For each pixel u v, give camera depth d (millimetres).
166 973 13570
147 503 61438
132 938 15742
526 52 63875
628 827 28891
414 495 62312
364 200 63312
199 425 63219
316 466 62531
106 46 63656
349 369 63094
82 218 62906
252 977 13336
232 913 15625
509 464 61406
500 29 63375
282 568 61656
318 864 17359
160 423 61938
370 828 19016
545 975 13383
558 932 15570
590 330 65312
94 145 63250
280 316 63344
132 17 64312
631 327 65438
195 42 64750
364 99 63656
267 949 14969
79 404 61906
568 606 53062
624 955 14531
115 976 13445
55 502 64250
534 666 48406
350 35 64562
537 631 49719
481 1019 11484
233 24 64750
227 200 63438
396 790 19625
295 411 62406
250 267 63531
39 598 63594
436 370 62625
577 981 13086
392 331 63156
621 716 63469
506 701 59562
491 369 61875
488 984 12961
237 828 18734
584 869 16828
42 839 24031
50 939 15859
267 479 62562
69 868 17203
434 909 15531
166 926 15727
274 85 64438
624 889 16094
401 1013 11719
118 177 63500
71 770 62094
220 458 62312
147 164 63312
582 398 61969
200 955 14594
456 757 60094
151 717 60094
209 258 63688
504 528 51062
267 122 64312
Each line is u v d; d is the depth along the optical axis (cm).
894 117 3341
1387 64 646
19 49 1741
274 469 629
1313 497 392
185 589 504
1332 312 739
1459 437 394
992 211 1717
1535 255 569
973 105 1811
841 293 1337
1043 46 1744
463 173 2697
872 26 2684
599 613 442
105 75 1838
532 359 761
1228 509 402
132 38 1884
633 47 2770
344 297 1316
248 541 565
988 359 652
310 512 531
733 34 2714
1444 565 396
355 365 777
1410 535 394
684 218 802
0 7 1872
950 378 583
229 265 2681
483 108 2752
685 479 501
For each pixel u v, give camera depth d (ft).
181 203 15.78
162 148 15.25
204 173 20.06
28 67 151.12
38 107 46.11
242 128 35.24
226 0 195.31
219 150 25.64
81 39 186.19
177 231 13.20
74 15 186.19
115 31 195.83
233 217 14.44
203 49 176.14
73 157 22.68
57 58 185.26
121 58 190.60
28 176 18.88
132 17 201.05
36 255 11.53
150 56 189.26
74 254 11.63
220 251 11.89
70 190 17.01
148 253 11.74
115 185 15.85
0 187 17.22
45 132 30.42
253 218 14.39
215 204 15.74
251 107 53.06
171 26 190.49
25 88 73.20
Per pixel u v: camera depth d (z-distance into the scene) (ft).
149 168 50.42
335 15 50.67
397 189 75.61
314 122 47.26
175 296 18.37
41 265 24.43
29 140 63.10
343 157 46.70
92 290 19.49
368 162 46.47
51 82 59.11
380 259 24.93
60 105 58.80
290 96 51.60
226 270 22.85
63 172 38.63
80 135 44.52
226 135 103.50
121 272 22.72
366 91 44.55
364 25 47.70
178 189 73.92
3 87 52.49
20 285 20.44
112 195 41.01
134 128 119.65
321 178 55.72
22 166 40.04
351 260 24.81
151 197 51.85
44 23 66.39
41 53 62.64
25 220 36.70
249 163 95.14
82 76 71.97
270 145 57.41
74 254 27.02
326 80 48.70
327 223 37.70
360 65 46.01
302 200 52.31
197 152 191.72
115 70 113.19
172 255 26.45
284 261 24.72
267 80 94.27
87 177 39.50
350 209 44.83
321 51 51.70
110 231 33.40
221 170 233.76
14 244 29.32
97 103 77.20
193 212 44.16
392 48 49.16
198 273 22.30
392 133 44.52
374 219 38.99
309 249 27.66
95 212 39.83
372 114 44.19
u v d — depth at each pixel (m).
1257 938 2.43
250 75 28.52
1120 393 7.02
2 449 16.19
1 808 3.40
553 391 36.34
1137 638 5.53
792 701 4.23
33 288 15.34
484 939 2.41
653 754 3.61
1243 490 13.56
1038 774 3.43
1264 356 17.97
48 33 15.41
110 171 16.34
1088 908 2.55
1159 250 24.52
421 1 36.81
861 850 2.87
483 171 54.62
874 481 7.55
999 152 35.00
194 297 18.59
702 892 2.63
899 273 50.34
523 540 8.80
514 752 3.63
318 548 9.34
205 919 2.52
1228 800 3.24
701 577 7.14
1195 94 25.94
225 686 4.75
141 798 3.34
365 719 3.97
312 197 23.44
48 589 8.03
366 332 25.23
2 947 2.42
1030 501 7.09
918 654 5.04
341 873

┄┄┄┄┄┄┄┄┄┄

### What the task requires
Copy out each line of the listing that contains the word "pixel".

### Output of the task
For each pixel u v, give camera depth d (millimetres).
For each pixel u v, give camera depth d (ft).
Per pixel u v: camera depth d (z-distance into the scene) (ft).
u v d — depth at each pixel (m).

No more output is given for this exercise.